**課題の目的**.
オペラ「アイーダ」を扱った本文によると、ヴェルディがリコルディに宛てた手紙の日付はいつですか。

しかし、作品全体から見れば、アイーダ・ラダメスはキャラクターとすれば、むしろ単純な役です。アムネリスの方が、性格的にはるかに複雑かつ劇的です。「アイーダ」に深い陰影とドラマ性を与え ているのが、アムネリスという存在です。当然のことながら、ヴェルディはアムネリス役の歌手をとても重視しました。ヴェルディは、楽譜出版者のリコルディに次のような手紙を書いています。

『あなたは「アイーダ」の台本をご存知だから、アムネリス役には非常に劇的なものの本質をつかみ、場面を支配することのできる芸術家が必要だということはお分かりでしょう。声が美しいだけでは、このパートには十分ではありません。いわゆる歌唱力の完成度というのはほとんど気に留めません。声や魂や、一種の何か ・人がひらめきと呼ぶものは私の方から与えることはできません。それは「魔物を自分のなかに感じる」と呼ばれるものです。』(ヴェルデイ:リコルディ宛:1871年7月10日)

アムネリスはアイーダの恋敵であり、プライドが高く・自分が王女だからラダメスが自分を愛するのが当然と思っているところがあり、 しかし、ラダメスが自分に関心を示さないので、嫉妬に狂って、結果的にラダメスを破滅に追い込みます。しかし、裁判の場(第4幕第1場)においてアムネリスはラダメスに生き埋めの刑を宣告する祭司たちに向かって、怒りと呪いの言葉をぶつけます。この台詞が、「アイーダ」の最重要の台詞です。(この点については後ほど改めて考えます。谷崎潤一郎も激賞した歴史的なアムネリス歌手シミオナートのこの場面の映像をご覧になりたい方はこちら。1961年NHKイタリア・オペラ。)

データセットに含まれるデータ
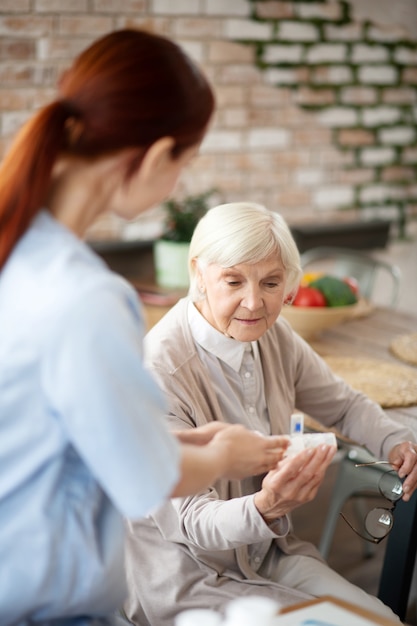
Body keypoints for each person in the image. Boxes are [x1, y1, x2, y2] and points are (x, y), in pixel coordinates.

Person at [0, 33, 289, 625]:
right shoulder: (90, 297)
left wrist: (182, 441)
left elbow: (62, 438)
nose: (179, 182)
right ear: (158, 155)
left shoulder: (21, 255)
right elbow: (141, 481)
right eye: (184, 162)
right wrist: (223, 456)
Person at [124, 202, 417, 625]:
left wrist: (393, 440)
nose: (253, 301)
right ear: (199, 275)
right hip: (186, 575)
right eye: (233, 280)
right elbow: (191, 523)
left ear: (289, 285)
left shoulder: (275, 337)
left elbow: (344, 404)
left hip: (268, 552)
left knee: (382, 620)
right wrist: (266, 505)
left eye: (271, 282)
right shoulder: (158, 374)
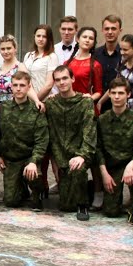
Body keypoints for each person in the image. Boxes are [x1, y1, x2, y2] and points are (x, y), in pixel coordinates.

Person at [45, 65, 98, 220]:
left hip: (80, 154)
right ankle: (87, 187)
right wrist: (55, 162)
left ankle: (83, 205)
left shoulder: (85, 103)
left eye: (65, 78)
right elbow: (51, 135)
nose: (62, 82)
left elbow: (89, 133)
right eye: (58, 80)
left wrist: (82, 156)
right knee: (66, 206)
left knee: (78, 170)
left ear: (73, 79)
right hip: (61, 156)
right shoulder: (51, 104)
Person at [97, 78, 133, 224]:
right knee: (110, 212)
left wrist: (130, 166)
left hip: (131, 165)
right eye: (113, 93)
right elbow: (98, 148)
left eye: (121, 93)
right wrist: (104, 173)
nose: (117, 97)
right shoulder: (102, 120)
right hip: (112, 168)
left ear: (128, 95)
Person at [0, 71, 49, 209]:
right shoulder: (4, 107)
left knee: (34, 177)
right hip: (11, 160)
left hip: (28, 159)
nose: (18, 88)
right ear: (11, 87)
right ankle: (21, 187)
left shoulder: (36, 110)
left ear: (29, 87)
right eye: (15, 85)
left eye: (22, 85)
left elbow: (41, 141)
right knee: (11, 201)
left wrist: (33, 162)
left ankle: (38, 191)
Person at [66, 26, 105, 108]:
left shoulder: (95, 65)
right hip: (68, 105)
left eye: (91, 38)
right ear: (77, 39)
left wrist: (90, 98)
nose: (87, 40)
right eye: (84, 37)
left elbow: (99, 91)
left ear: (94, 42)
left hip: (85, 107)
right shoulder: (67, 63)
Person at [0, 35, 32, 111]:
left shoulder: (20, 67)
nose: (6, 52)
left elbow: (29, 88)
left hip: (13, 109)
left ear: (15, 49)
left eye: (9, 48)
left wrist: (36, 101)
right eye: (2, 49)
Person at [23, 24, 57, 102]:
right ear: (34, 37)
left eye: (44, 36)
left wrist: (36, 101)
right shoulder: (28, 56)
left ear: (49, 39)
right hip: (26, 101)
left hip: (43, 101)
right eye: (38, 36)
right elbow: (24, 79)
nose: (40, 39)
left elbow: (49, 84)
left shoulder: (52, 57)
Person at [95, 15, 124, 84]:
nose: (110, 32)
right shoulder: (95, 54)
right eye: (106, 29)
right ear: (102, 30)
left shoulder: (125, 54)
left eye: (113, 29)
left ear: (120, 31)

**問題の解答**.
1871年7月10日です。